## TASK DIRECTIONS
Could you write out, word for word, the lines from the one containing "How many groups of bars are there?" through the one containing "Reading left to", both included, while leaving out any pictures?

## THE INPUT
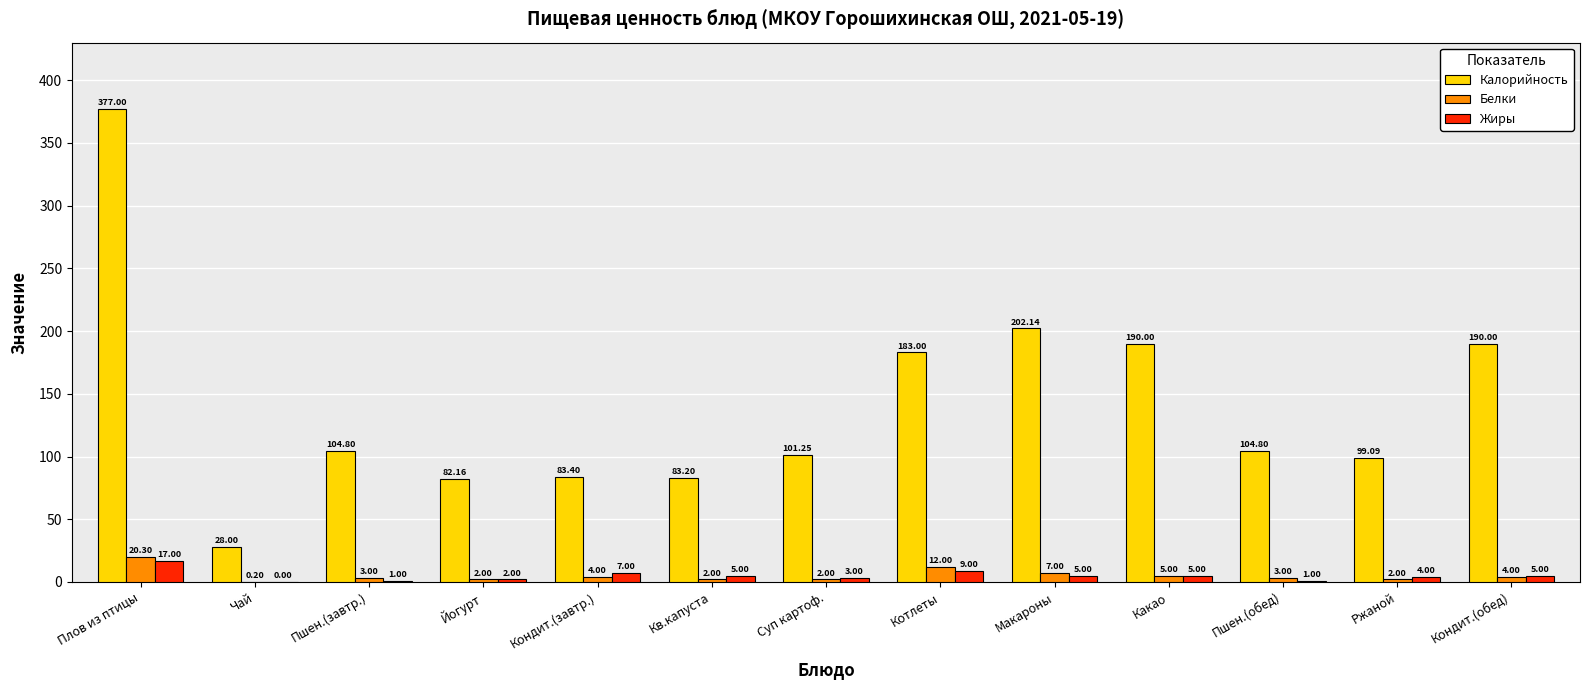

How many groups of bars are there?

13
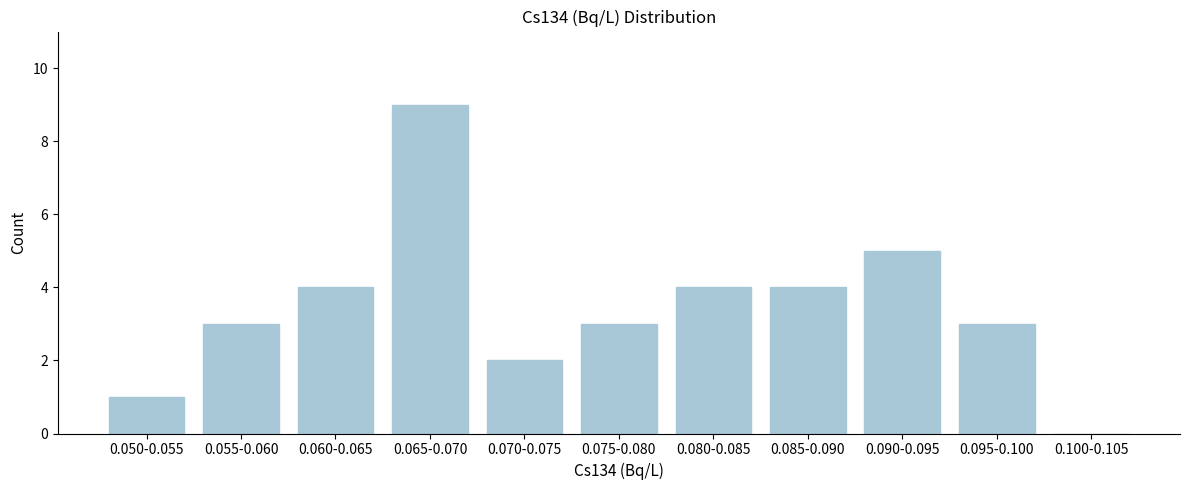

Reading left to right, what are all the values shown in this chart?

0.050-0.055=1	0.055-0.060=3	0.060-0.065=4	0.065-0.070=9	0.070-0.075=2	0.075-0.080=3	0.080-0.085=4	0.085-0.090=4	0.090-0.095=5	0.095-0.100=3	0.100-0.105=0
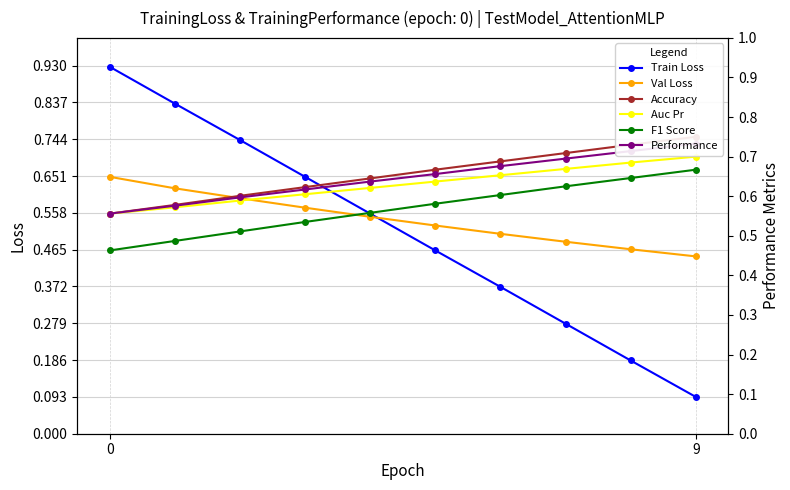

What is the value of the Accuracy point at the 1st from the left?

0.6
* * *
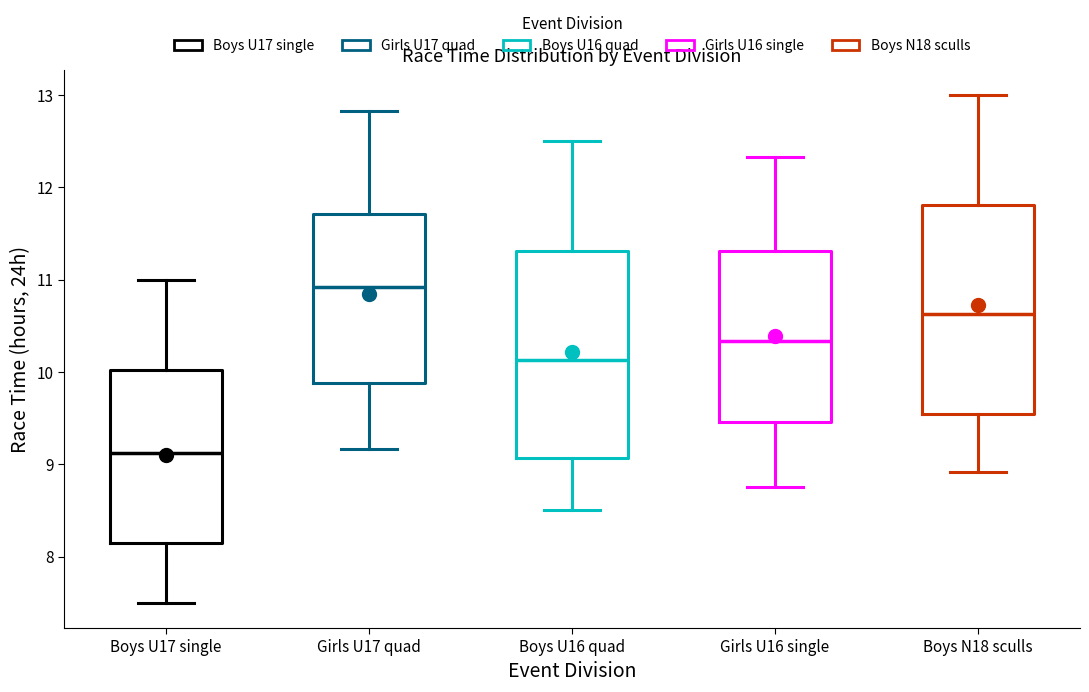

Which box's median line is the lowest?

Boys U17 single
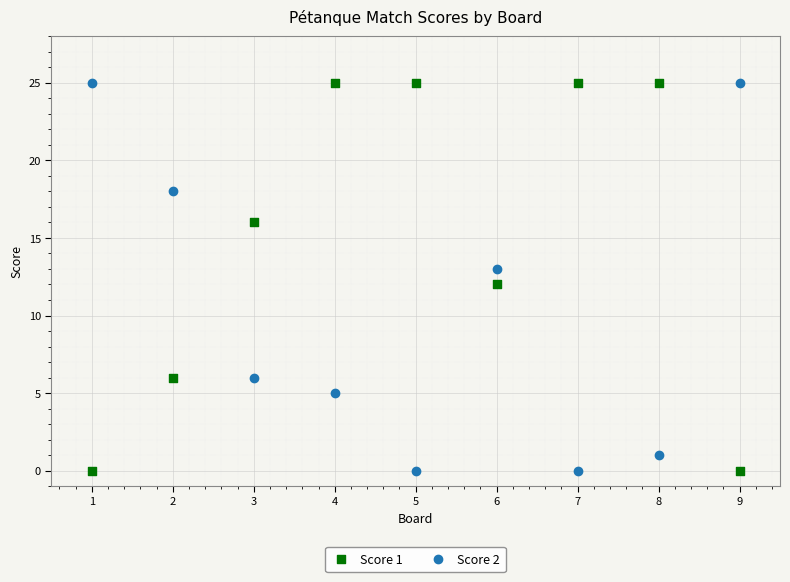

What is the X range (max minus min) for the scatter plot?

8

## ANSWER SECTION
How many groups of bars are there?

13

Reading left to right, what are all the values shown in this chart?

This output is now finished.